*What the task requires*.
Those lines of the data that hold the word "auch" are to be copied out.

(Saved entries)

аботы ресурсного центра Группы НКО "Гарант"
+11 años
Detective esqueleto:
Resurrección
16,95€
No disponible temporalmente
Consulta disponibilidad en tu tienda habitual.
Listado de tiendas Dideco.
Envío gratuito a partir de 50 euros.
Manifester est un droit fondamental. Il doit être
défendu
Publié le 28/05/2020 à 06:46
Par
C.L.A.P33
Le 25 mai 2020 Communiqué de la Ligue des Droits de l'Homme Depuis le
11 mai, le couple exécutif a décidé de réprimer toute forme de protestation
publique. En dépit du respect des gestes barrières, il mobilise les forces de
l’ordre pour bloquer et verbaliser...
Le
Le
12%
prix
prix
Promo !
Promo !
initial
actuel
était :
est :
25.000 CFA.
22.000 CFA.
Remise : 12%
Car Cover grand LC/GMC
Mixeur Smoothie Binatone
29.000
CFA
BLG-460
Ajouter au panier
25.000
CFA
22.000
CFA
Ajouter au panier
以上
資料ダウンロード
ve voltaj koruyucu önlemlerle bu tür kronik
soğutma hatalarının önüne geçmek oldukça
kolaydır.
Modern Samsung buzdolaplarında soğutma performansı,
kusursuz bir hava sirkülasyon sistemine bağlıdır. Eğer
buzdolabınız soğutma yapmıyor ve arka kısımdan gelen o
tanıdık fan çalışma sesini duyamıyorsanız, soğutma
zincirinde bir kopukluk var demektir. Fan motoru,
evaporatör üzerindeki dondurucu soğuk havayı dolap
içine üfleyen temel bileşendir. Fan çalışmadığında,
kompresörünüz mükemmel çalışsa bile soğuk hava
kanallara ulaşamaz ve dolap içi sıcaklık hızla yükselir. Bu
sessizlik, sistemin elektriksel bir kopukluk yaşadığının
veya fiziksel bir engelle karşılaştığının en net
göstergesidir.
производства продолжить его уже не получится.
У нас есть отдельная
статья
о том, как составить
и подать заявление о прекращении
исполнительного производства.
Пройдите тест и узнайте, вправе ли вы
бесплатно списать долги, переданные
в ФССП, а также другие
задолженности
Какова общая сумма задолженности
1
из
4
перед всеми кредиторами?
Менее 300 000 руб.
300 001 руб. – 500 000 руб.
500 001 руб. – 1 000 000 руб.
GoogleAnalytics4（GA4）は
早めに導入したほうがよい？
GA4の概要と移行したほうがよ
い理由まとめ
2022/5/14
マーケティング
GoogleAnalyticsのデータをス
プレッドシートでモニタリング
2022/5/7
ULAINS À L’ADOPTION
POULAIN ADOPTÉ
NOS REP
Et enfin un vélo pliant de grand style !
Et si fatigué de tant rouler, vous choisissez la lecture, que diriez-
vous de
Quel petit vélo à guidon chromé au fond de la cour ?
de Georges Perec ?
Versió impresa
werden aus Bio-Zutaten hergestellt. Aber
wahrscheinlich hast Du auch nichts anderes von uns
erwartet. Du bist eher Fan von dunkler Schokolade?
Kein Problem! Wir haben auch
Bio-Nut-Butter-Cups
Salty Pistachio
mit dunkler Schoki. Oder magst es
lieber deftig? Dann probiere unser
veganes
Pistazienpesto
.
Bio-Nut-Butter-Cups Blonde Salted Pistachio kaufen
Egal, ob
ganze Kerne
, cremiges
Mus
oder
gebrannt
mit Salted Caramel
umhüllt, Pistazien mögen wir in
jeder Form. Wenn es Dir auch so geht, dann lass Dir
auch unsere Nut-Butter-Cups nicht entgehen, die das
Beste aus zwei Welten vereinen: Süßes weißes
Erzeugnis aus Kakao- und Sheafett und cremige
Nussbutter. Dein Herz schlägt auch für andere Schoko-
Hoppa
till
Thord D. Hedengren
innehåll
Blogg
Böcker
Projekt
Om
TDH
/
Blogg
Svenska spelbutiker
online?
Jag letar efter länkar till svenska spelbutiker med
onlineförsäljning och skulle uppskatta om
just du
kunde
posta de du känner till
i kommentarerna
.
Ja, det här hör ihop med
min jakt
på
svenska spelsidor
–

*Output for this task*.
wahrscheinlich hast Du auch nichts anderes von uns
Kein Problem! Wir haben auch
jeder Form. Wenn es Dir auch so geht, dann lass Dir
auch unsere Nut-Butter-Cups nicht entgehen, die das
Nussbutter. Dein Herz schlägt auch für andere Schoko-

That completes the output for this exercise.